The distinction here is a bit fuzzy. Some sorts of values spreading care clearly uncooperative, but other times it's unclear. Like what about trying to convince selfish people to be more cooperative? That's uncooperative in that it works against their goals, but if you're a "cooperation consequentialist" then you're still doing good because you're increasing the total amount of cooperation in the world.

If you're a war criminal, and I slap you, it's still violence, irrespective of whether I call myself a "pacifism conseqentialist"!

Yeah that's true. So it depends on whether you're talking about increasing the total amount of cooperation in the world, or increasing your personal level of cooperation with other agents.

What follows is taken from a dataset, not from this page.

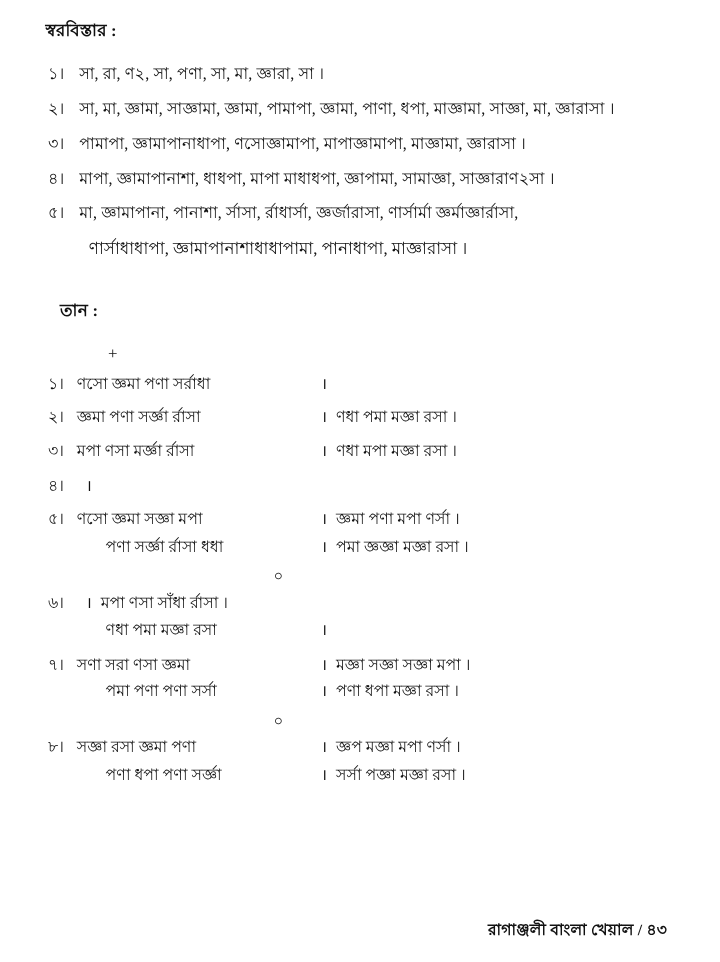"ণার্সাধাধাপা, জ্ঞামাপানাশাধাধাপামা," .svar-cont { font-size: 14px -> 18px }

It seems to me that the former matters more than the latter.

One point that I like to make is that for some philosophies, its more important to just help people to think clearly in general, rather than to promote one morality, because it's hard to justify moralising if you don't have strong objective reasons to think your metamoral reasoning is superior. If objectively bad thinking procedures led people to have a 'wrong' moral view, then correcting these could be easier than promoting a more dubious moral conclusion, while also helping selfish people.

I'm curious under what circumstances we can judge thinking to be better or worse but can't make such judgments of "metamoral reasoning".

I'm saying that on some views, you might want to make people do better things on their values, so long as those values are supported by good metamoral thinking. One way to do that is promote good clear thinking, or philosophical thinking in general, rather than just promoting your personal moral system. And for some reasons, perhaps signalling-related, it's much more common to see people profess and evangelise their personal moral beliefs than metaethical or general philosophical ones.